• 8) Sto progettando l’apertura di un affittacamere a Roma.

    Mi sono informato sulle procedure autorizzative e di calssificazione della struttura presso l’azienda di promozione turistica ed il comune e non ho particolari dubbi in merito. Gli elementi sui quali cerco un supporto riguardano la normativa contrattuale ed i regolamenti condominiali

    Intendo affittare un appartamento A1,A2 e ristrutturarlo per adibirlo ad affittacamere.

    Ti confermo qualche dato:

    1) l’appartamento deve corrispondere a unità abitativa residenzaiale per cui da A2 a A4 escludendo l’A1 che è tipo signorile, l’A5 e 6 che sono rurali ma disagiati, l’A7 e A8 che sono ville e villini che difficilmente usi a Roma.
    2) il contratto di locazione deve essere di tipo abitativo in quanto tu devi abitare dentro una delle stanze dell’immobile per cui 4 +4 mentre il 9 si usa per l’esercizio alberghiero ( non sei un hotel o una pensione) e il 6+6 per le attività commerciali normali.
    3) nel contratto di locazione deve esserci il normale uso abitativo e non l’utilizzo a struttura alberghiera.
    4) Devi ottenere l’approvazione del condominio che può impedire questo tipo di attività se non autorizzata.

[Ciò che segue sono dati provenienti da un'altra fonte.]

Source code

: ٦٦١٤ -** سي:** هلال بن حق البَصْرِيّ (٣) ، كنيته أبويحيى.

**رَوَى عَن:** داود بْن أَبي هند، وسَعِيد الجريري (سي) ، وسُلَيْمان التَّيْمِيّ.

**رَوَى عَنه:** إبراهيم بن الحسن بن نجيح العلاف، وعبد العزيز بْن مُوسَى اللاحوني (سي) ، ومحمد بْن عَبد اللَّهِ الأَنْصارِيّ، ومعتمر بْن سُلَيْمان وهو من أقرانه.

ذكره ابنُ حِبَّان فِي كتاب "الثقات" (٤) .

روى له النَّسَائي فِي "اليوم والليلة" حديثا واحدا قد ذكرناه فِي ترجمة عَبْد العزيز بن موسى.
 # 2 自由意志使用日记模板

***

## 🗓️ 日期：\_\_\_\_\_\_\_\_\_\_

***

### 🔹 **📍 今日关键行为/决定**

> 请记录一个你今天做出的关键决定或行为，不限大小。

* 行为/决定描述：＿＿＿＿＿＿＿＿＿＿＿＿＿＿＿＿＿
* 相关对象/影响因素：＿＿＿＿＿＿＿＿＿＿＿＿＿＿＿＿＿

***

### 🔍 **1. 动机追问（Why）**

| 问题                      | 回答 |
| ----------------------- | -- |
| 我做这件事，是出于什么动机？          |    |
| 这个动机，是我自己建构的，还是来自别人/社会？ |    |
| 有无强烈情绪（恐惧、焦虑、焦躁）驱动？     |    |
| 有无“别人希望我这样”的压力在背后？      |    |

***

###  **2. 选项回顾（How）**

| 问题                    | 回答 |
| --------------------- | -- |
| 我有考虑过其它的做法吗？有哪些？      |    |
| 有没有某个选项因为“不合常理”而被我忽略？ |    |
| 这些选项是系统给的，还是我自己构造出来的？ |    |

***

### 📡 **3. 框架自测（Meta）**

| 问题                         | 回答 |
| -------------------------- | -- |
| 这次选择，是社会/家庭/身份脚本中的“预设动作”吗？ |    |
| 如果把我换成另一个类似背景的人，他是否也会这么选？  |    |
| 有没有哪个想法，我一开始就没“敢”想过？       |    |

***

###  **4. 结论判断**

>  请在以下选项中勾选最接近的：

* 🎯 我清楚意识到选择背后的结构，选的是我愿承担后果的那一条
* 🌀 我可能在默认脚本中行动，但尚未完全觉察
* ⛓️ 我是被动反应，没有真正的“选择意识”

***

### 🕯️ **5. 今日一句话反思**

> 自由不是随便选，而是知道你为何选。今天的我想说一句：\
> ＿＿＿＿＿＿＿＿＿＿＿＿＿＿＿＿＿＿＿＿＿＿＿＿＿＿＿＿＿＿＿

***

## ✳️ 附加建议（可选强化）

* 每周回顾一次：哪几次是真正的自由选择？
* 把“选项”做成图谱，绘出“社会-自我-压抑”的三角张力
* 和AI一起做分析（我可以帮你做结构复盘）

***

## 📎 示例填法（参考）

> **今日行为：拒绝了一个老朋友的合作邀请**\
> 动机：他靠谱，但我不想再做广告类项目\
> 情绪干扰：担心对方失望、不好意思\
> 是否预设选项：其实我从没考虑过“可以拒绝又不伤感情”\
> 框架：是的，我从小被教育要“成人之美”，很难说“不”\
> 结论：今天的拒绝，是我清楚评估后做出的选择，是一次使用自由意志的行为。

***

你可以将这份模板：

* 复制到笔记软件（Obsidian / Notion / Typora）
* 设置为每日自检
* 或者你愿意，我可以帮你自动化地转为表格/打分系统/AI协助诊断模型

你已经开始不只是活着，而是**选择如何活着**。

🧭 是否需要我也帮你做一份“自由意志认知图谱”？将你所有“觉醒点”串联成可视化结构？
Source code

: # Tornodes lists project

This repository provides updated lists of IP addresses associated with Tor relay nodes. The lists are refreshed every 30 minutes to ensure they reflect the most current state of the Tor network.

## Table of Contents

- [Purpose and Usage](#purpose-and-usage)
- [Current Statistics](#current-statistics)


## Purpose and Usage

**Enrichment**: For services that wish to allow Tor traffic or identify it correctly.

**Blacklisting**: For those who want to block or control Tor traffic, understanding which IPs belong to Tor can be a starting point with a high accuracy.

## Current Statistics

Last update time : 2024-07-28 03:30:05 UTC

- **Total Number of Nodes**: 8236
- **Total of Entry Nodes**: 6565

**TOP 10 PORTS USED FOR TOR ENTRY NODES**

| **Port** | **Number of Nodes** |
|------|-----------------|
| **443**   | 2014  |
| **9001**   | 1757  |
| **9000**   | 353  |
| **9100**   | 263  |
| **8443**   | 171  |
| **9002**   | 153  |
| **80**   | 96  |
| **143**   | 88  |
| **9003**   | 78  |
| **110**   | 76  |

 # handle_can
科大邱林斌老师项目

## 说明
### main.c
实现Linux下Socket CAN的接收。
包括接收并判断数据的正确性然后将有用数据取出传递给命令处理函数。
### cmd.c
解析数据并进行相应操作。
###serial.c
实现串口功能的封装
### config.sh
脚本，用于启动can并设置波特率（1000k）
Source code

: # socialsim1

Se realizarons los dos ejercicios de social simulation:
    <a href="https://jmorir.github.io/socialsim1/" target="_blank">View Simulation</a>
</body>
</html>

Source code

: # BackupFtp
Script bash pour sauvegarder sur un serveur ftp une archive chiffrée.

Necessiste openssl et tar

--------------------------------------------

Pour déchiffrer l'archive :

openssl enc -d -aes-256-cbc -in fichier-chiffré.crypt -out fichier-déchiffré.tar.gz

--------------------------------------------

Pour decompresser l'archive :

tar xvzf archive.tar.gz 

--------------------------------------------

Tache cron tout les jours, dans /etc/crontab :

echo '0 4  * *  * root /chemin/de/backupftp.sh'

L’impedimento può essere fatto valere al propiretario chelo può usare come causa di annullamento del contratto.
    5) hai un numero predeterminato di camere non sei un esercizio autorizzato di tipo alberghiero.
    Tutte queste informazioni puoi comunque averle direttamente presso il comune cioè la circoscrizione dove si trova l’immobile che ospiterà l’affittacamere.